The deal follows similar moves by other health care giants: Humana (NYSE: HUM) recently announced it is acquiring the home health and hospice operations of Kindred Healthcare (NYSE: KND) and Curo Hospice. Amazon (Nasdaq: AMZN), Berkshire Hathaway (NYSE: BRK.A, BRK.B) and JPMorgan Chase & Co. (NYSE: JPM) also recently launched their own health care play to lower health care costs for their employees and push for low-cost care settings. Another recent deal between CVS Health (NYSE: CVS) and Aetna (NYSE: AET) focused on expanding community-based services.
“Now that the whole health care delivery model is changing, they need to rationalize that and look for other ways to bring their health care delivery to lower cost, more modern settings—that is the entire theme of what you are seeing happening,” Tom DeRosa, CEO of Welltower, said during the company’s first quarter earnings call Thursday. “Whether it’s what Humana is doing, whether its Berkshire, Amazon and JPMorgan, health care delivery is being disrupted.”
The structure of the deal—which brings together a not-for-profit health system, a health care REIT, and a post-acute care provider—is being touted as “transformative” and the first of its kind in the space, according to Welltower executives.
ProMedica similarly sees the deal as transformative, but not just because of its structure.

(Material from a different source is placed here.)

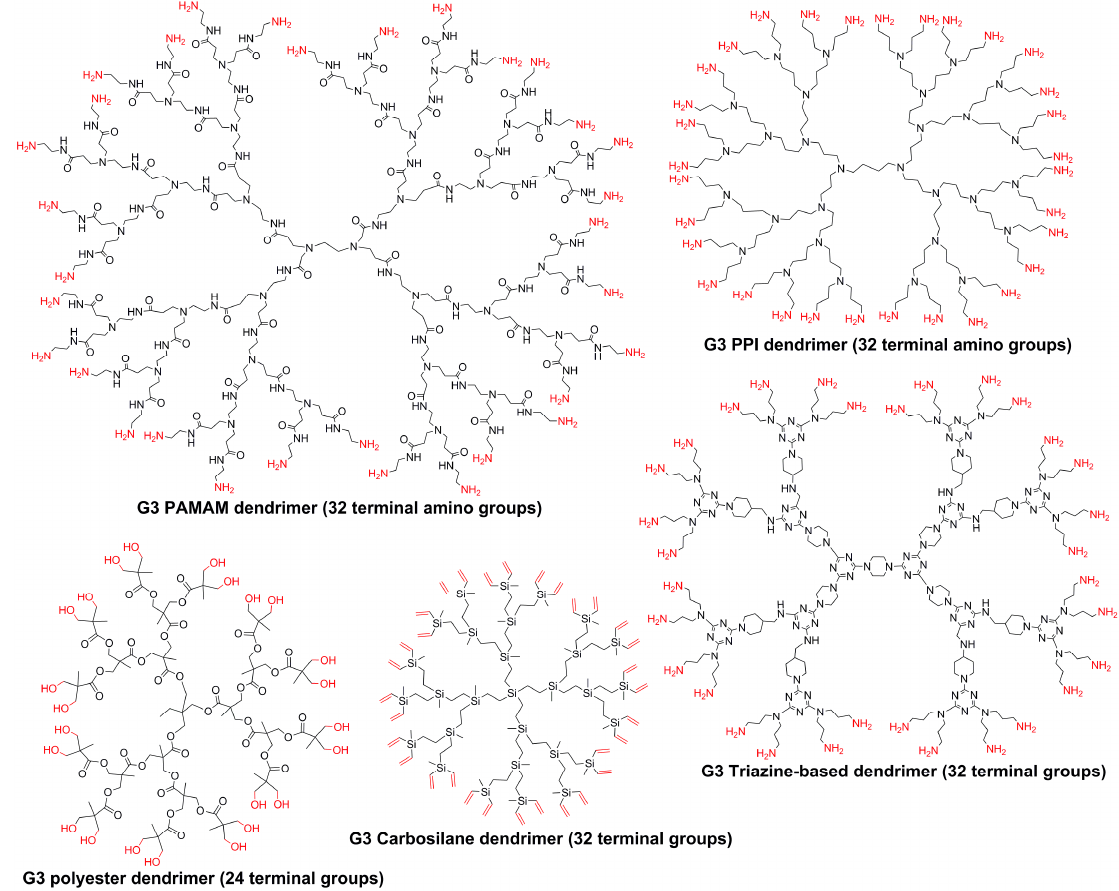
Figure 1. Chemical structure of different types of third-generation dendrimers.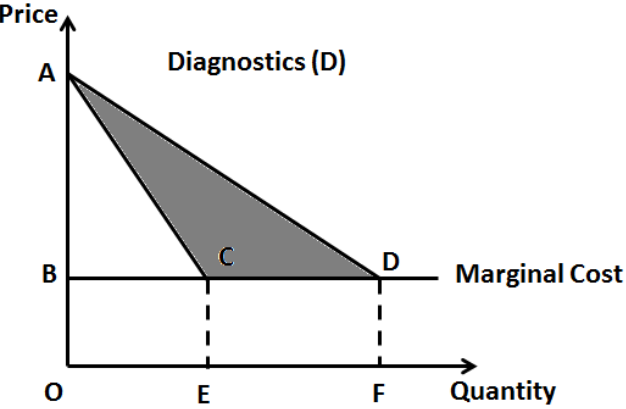
Figure 1. Impact of personalized medicine on total revenues of already existing pharmaceutical treatment entities. M PM refers to the marginal cost following adoption of precision therapy and M ET refers to the marginal cost of the current empirical therapy. ∆ ABD-total revenue of already existing entity from personalized medicine; A sum of ‘ADE’ and ‘BCFE’ would be the total loss (or lost revenues) from personalized medicine.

“We see the lines in health care, clinical care have really blurred,” CEO Randy Oostra told HHCN Thursday. “We’re hoping to blur that further, between the line of acute and post acure [care].”
The deal is happening at a particularly strenuous time for the skilled using industry, with HCR ManorCare’s home health and hospice business being a bright spot on its earnings and revenue over the last year. The profitability of the home health business was one draw for ProMedica, Oona told HHCN.
“I’d say the home health and hospice business is certainly attractive,” Chad Vanacore, analyst with Stifel, told Home Health Care News. “Both home health and hospice [are] attractive assets with growing demand, and certainly will [command a] premium valuation in the market.”
As part of the deal, ManorCare CEO Steve Cavanaugh is the CEO will stay on in his role, with Matt Kang continuing to serve as chief financial officer, according to a memo sent to employees Thursday.